Shape Analysis for Protein Alignment
Jeff M Phillips

Protein structure analysis is an important aspect of understanding the similarity between different proteins and their function. We realize that chemical properties also play an important role in this understanding. So our goal is to analyze the geometric and structural components of these problems (our strengths) within frameworks domain experts are familiar. Our contributions are described in two areas: analyzing alignment under the ubiquitous RMSD measure and finding geometric structure on protein-protein interface surfaces.
Alignment under Transformations with RMSD

Summary
The most common distance used to determine the similarity between two protein structures is the root mean squared distance (RMSD) between two corresponding sets of atoms. When two proteins have the same chemistry this is straightforward, so we focus on the case of aligning two proteins with different chemistry, but similar structure. We provide an empirically effective technique for dealing with outliers that has nice provable convergence properties that builds upon the Iterative Closest Point (ICP) algorithm. Code is available upon request. Furthermore, the points under alignment can be annotated with chemical information. This heuristic approach is complimented by our work on the first polynomial algorithm to provably approximate the minimum RMSD distance between two point sets under rotation and translation. For backbone alignment, we have also inverstigated techniques, both heuristic and with guarantees but less practical, for aligning piecewise-linear curves using RMSD.

Visuals

Alignment of two scans of the dragon model (left) and zoom of tail (right) with standard ICP algorithm.

Alignment of two scans of the dragon model (left) and zoom of tail (right) with our FICP algorithm accouting for outliers.

Structural Motifs in Protein-Protein Interface Surfaces

Summary
Given two proteins in a complementary alignment (a bound docking configuration), the anatomy of this alignment provides many clues to why and how proteins become a compound. One well-defined way to analyze this alignment is by constructing a protein-protein interface surface describing the Voronoi faces of the atoms separating these proteins. Our contribution constructs geometric motifs on these interfaces, akin to alpha-helices and beta-strips in a protein structure. These motifs are bumps on the interface surface representing protrusions of one protein into the other. The pattern and magnitude of these motifs can compactly describe an interface surface as well as pointing to likely hot-spot residues which are critical to the overall binding energy. This information has been integrated into the Biogeometry's Protein-Protein Interface Surface MAPS software.

Visuals

Motifs in the protein-protein interface surface for 1BRS from two views.

Publications (and other documents)
  • Outlier Robust ICP for Minimizing Fractional RMSD.
         Jeff M. Phillips, Ran Liu, Carlo Tomasi. 6th International Conference on 3-D Digital Imaging and Modeling. August 2007.
         long version as Duke University Technical Report CS-2006-05. May 2006.
         poster/abstract for 4th Eurographics Symposium on Geometry Processing. June 2006.

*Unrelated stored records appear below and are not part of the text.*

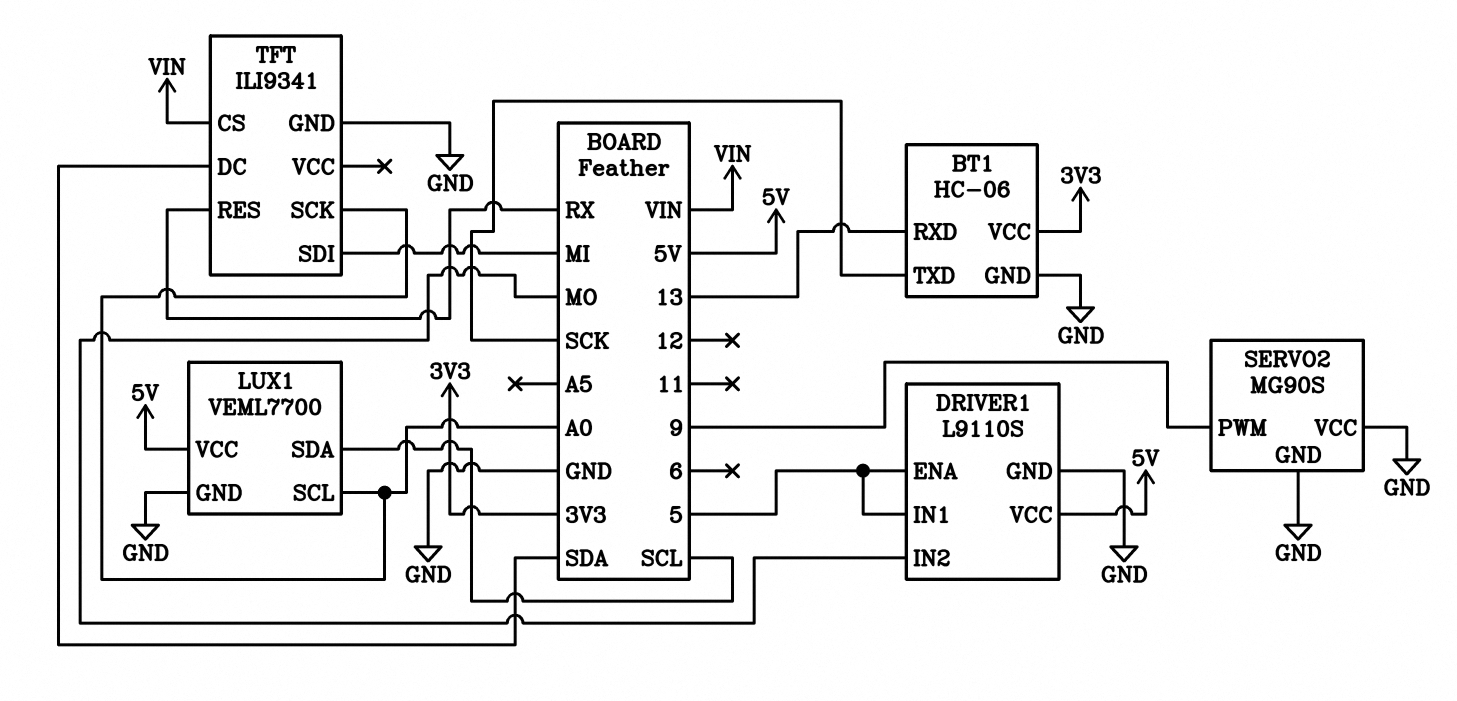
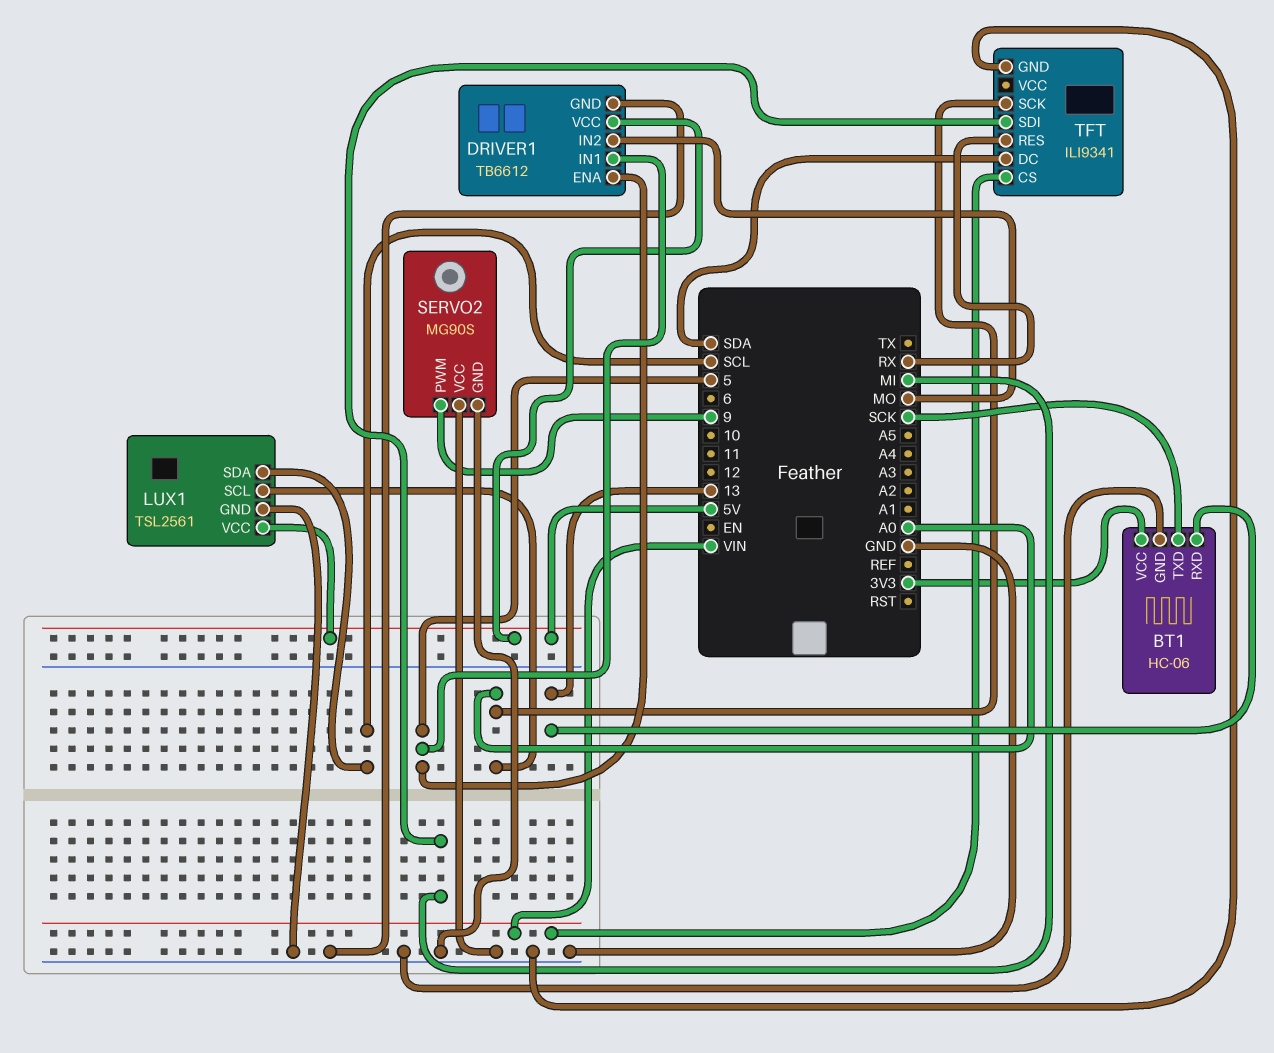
DRIVER1: L9110S -> TB6612
LUX1: VEML7700 -> TSL2561

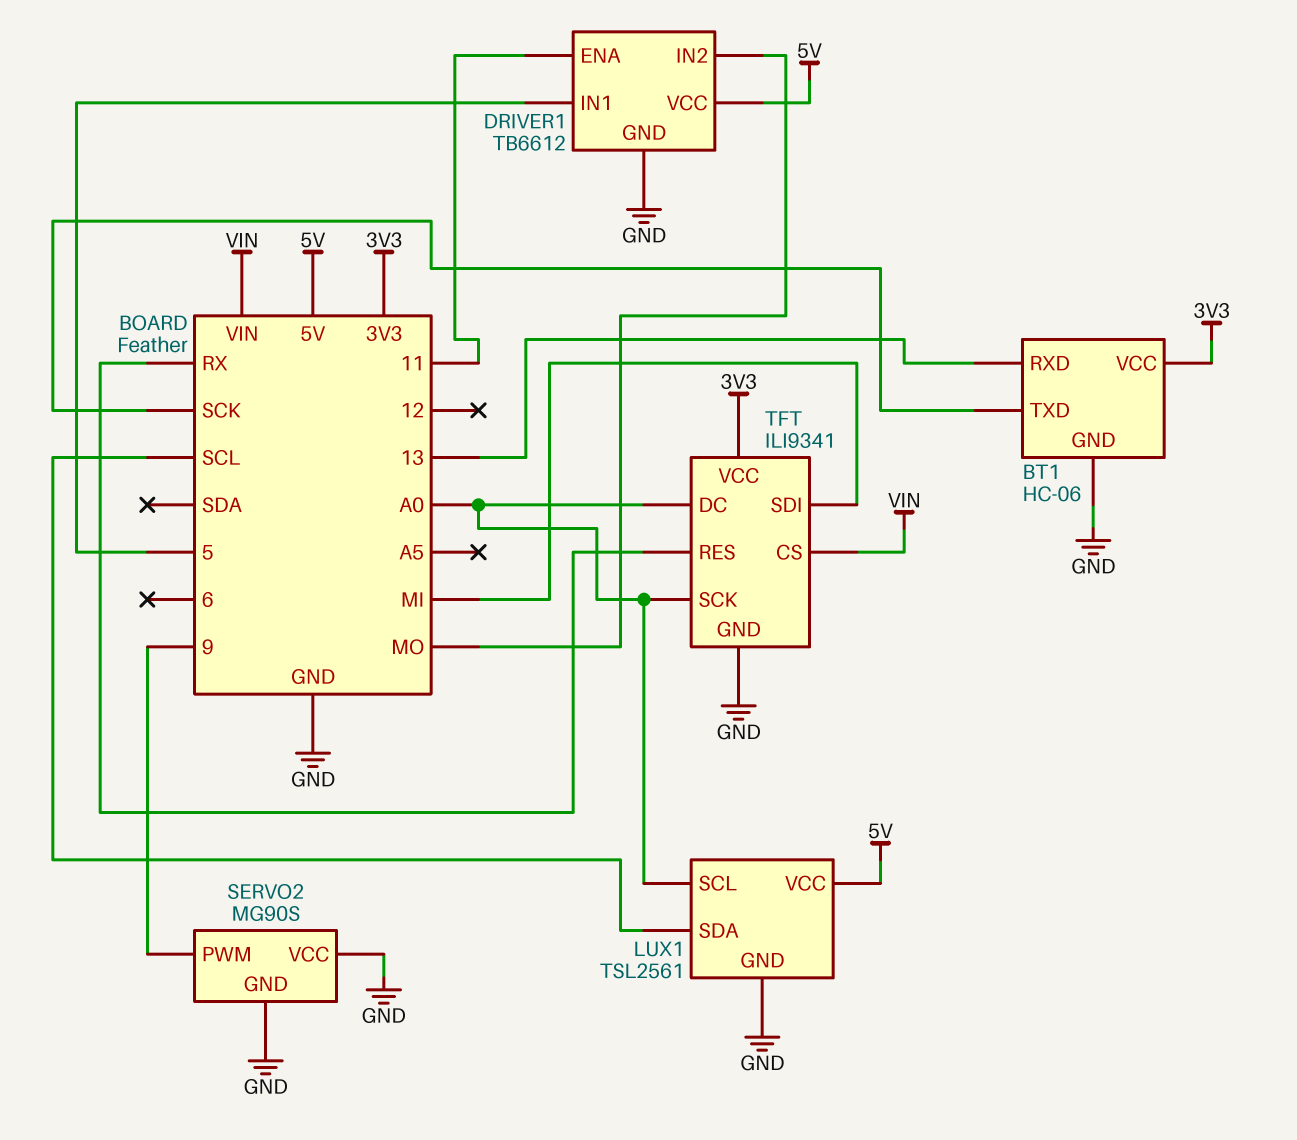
DRIVER1 pin ENA: 5 -> 11
TFT pin DC: SDA -> A0
TFT pin VCC: none -> 3V3

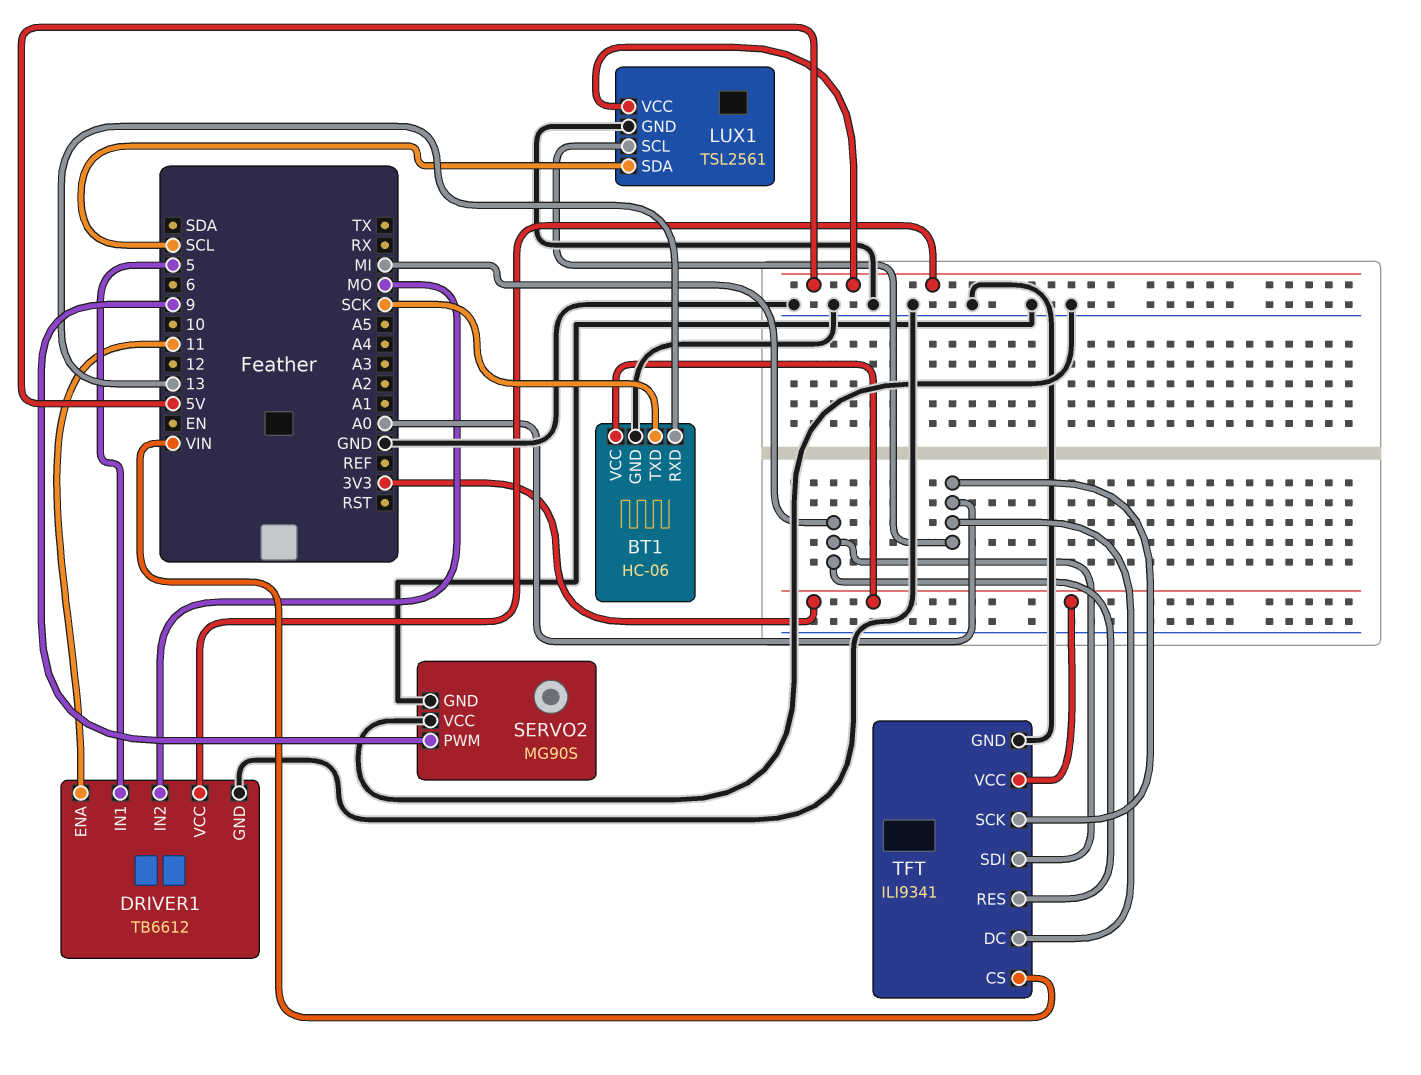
TFT pin RES: RX -> MI

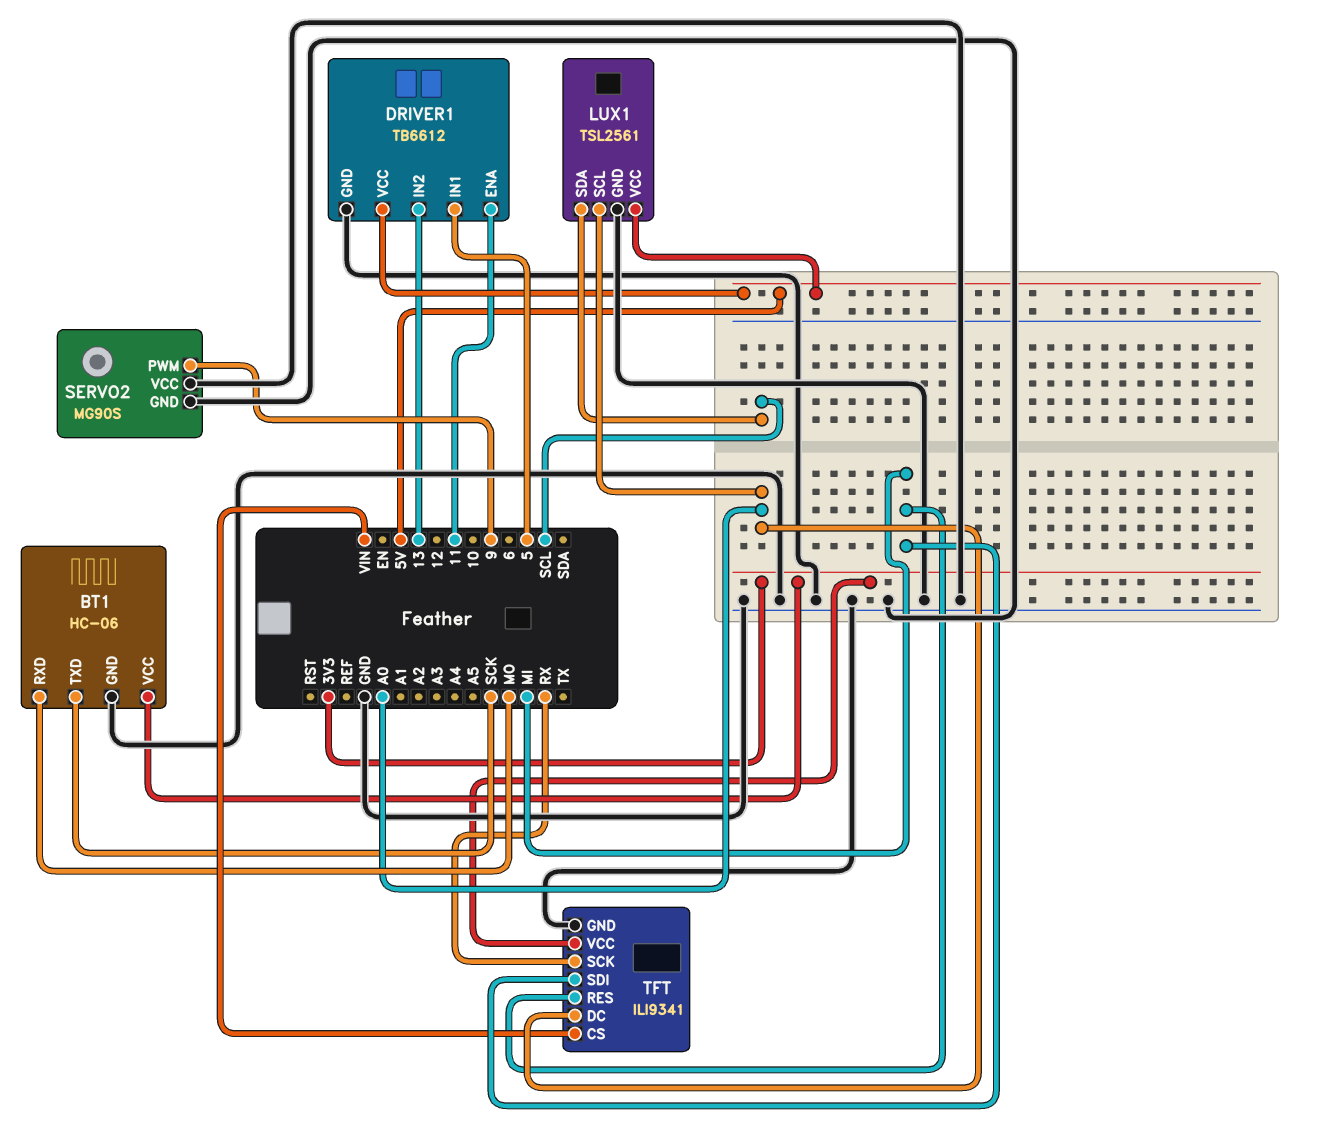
BT1 pin RXD: 13 -> MO
DRIVER1 pin IN2: MO -> 13
TFT pin SCK: A0 -> RX

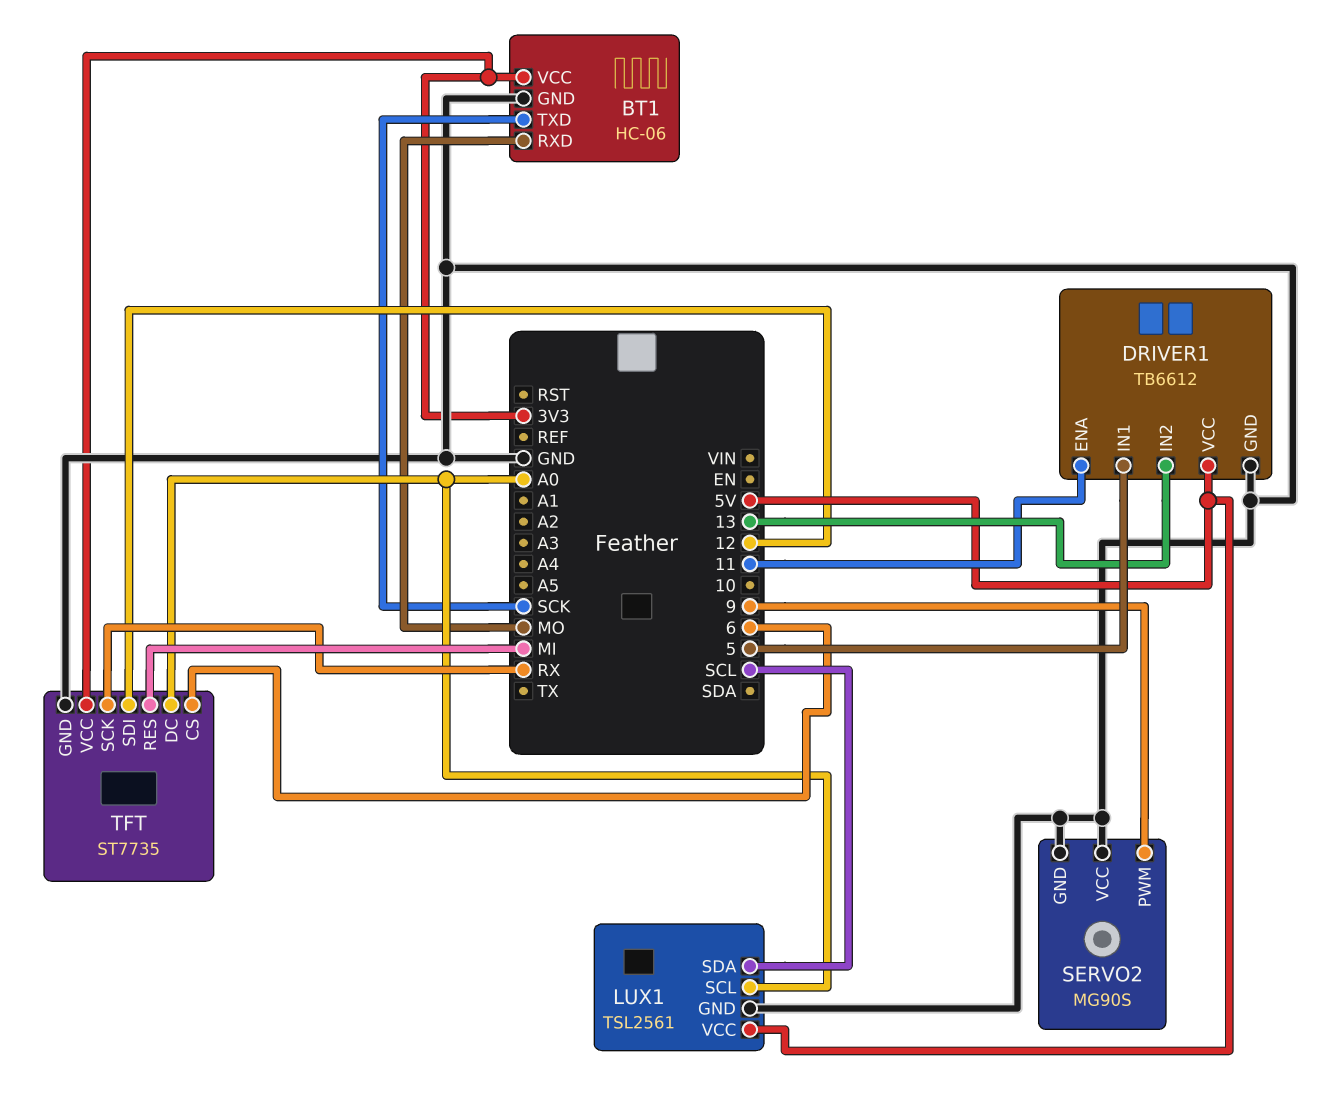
TFT: ILI9341 -> ST7735
TFT pin CS: VIN -> 6
TFT pin SDI: MI -> 12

  • Segmenting Motifs in Protein-Protein Interface Surfaces.
         Jeff M. Phillips, Johannes Rudolph, Pankaj K. Agarwal. Proceedings of the 6th Workshop on Algorithms in Bioinformatics (WABI). September 2006.
         poster for Duke Frontiers 2006.

  • On Bipartite Matching under the RMS Distance.
         Pankaj K. Agarwal, Jeff M. Phillips. 18th Canadian Conference on Computational Geometry. August 2006.

  • Mean Shape Backbone Alignment.
         Jeff M. Phillips.
         slides from a talk I gave a a BioGeometry meeting in August 2005.